“God bless me, I must think.... It must have been about a year after Her Majesty took the throne.”
For forty years and nine months old Mr. Howe had acted at the Haymarket Theater! When he was first there, the theater was lighted with oil lamps, and when a lamp smoked or went out, one of the servants of the theater came on and lighted it up again during the action of the play.
It was the acting of Edmund Kean in “Richard III.” which first filled Daddy Howe with the desire to go on the stage. He saw the great actor again when he was living in retirement at Richmond—in those last sad days when the Baroness Burdett-Coutts (then the rich young heiress, Miss Angela Burdett-Coutts), driving up the hill, saw him sitting huddled up on one of the public seats and asked if she could do anything for him.
“Nothing, I think,” he answered sadly. “Ah yes, there is one thing. You were kind enough the other day to send me some very excellent brandy. Send me some more."[1]
[Footnote 1: This was a favorite story of Henry Irving’s, and for that reason alone I think it worth telling, although Sir Squire Bancroft assures me that stubborn dates make it impossible that the tale should be true.]
Of Henry Irving as an actor Mr. Howe once said to me that at first he was prejudiced against him because he was so different from the other great actors that he had known.
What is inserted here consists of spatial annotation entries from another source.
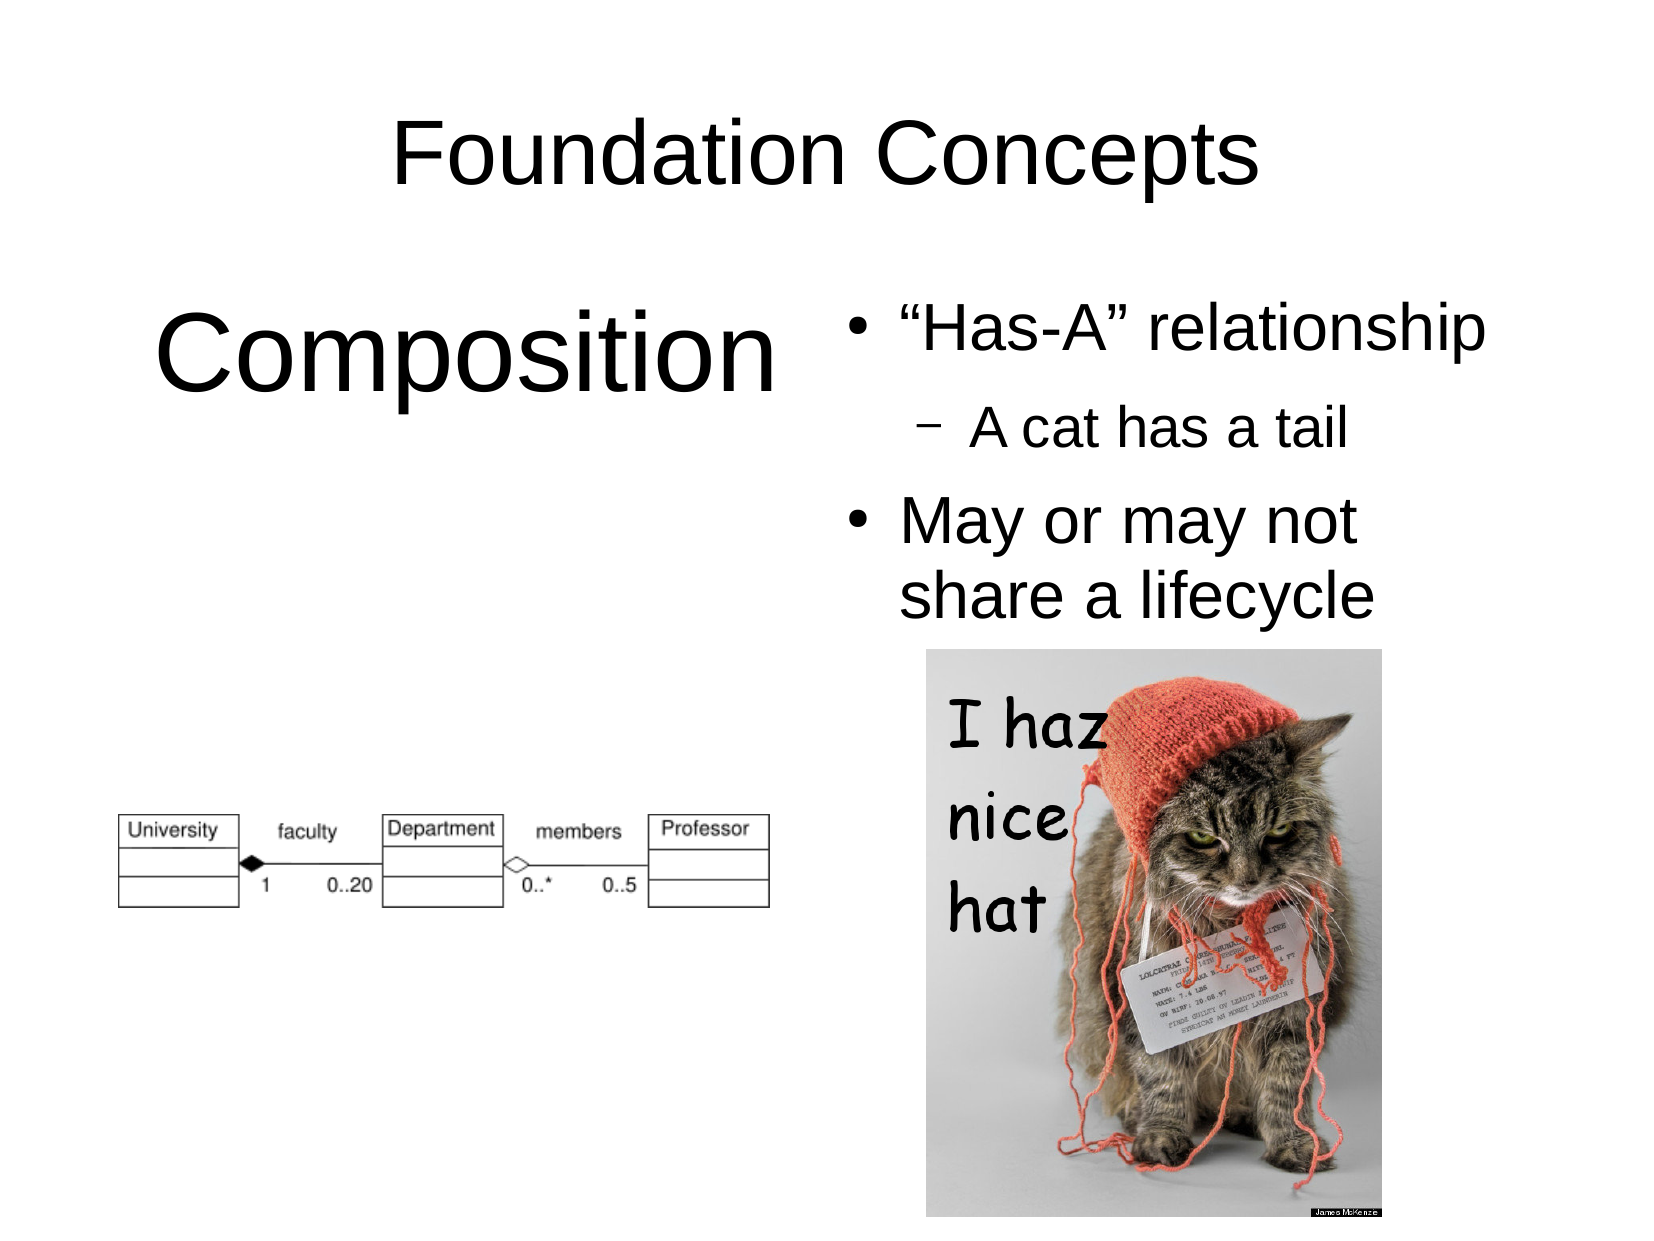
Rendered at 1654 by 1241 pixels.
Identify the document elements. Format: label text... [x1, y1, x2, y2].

list Composition [82, 290, 793, 634]
list “Has-A” relationship A cat has a tail May or may not share a lifecycle [828, 290, 1539, 697]
title Foundation Concepts [82, 49, 1571, 257]
picture [118, 814, 770, 908]
picture [926, 649, 1382, 1217]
“‘This isn’t a bit like Iago,’ I said to myself when I first saw him in ‘Othello.’ That was at the end of the first act. But he had commanded my attention to his innovations. In the second act I found myself deeply interested in watching and studying the development of his conception. In the third act I was fascinated by his originality. By the end of the play I wondered that I could ever have thought that the part ought to be played differently.”
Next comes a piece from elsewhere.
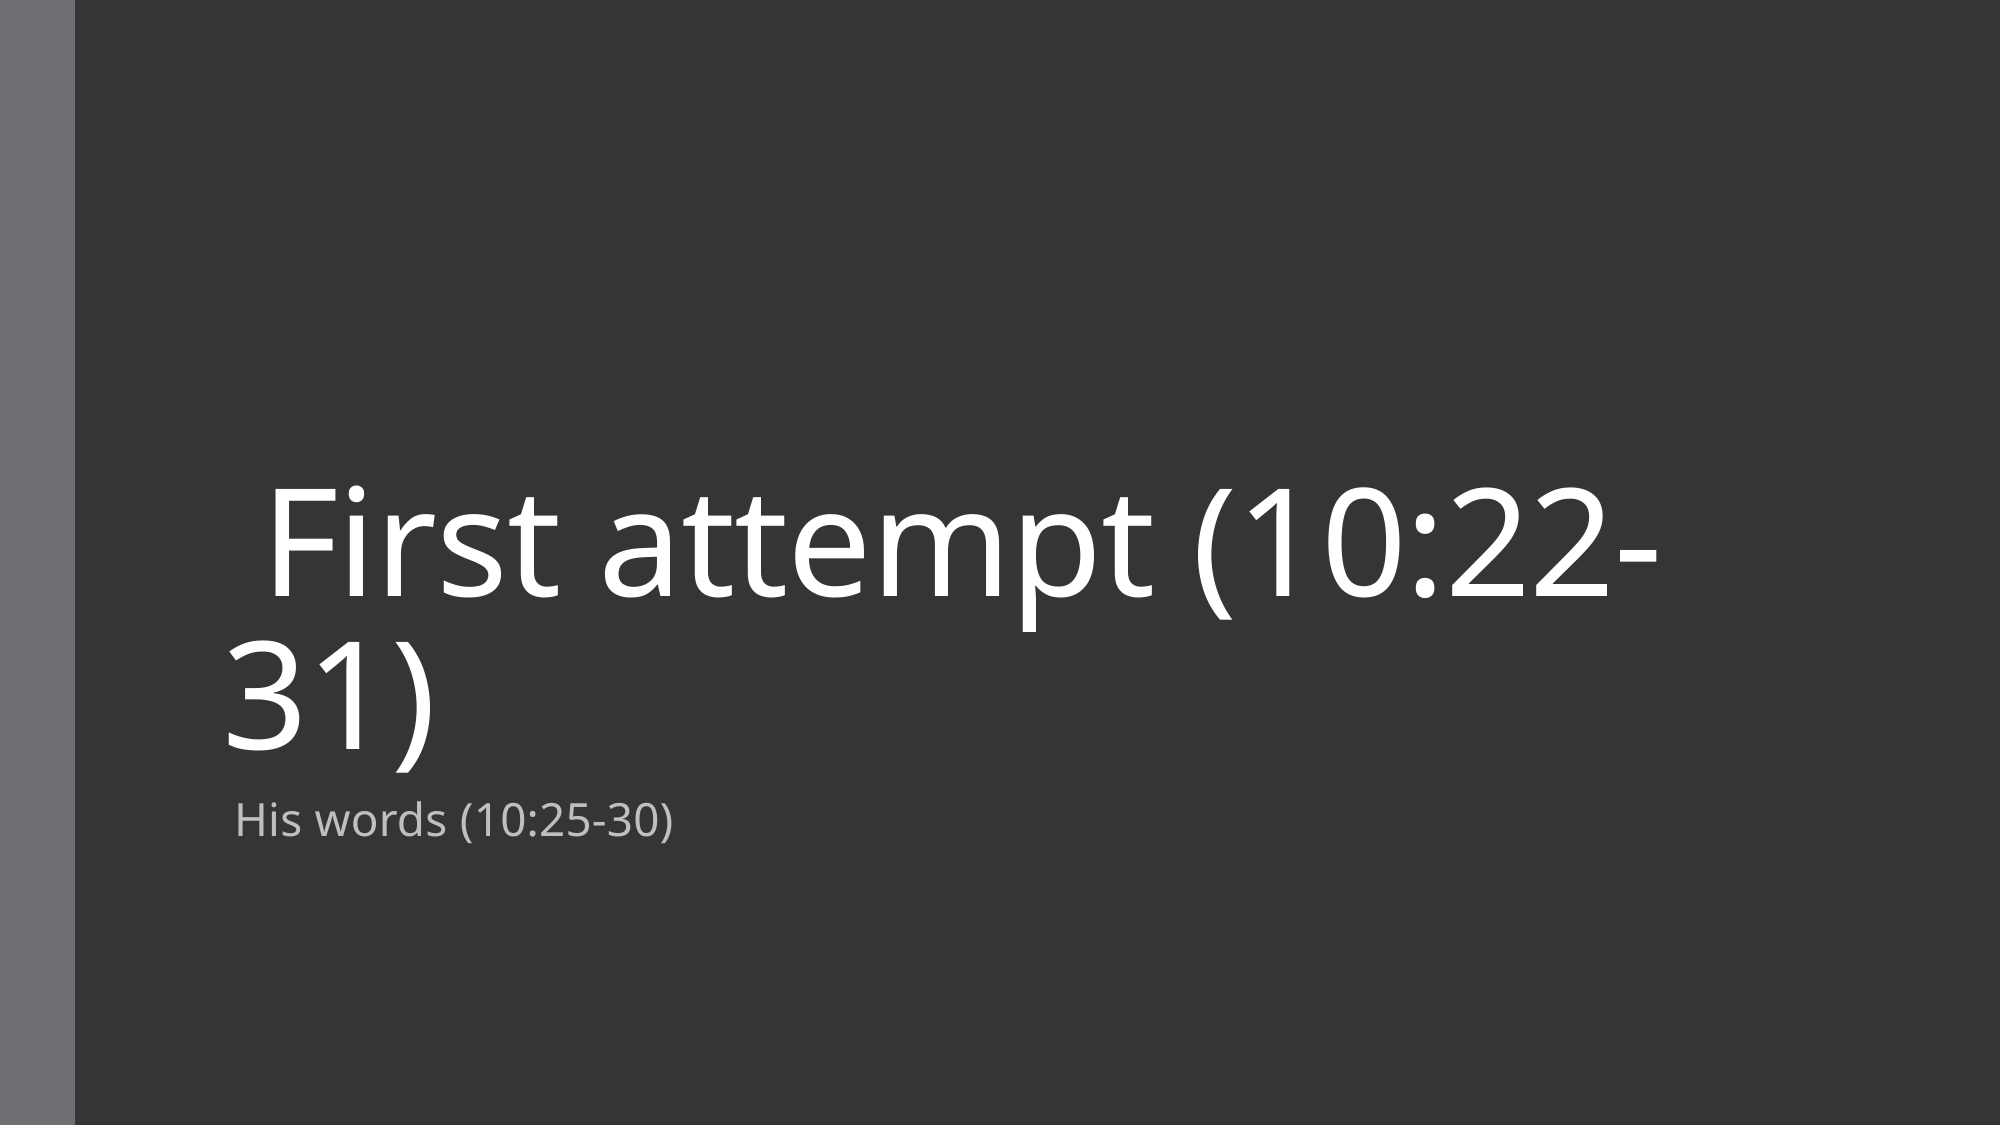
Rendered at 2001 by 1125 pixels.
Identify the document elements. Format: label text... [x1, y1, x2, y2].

subtitle His words (10:25-30) [206, 787, 1752, 1066]
title First attempt (10:22-31) [206, 124, 1752, 787]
Daddy Howe was the first member of the Lyceum company who got a reception from the audience on his entrance as a public favorite. He remained with us until his death, which took place on our fourth American tour in 1893.
Every one has commended Henry Irving’s kindly courtesy in inviting Edwin Booth to come and play with him at the Lyceum Theater. Booth was having a wretched season at the Princess’s, which was when he went there a theater on the down-grade, and under a thoroughly commercial management. The great American actor, through much domestic trouble and bereavement, had more or less “given up” things. At any rate he had not the spirit which can combat such treatment as he received at the Princess’s, where the pieces in which he appeared were “thrown” on to the stage with every mark of assumption that he was not going to be a success.
Yet, although he accepted with gratitude Henry Irving’s suggestion that he should migrate from the Princess’s to the Lyceum and appear there three times a week as Othello with the Lyceum company and its manager to support him, I cannot be sure that Booth’s pride was not more hurt by this magnificent hospitality than it ever could have been by disaster. It is always more difficult to receive than to give.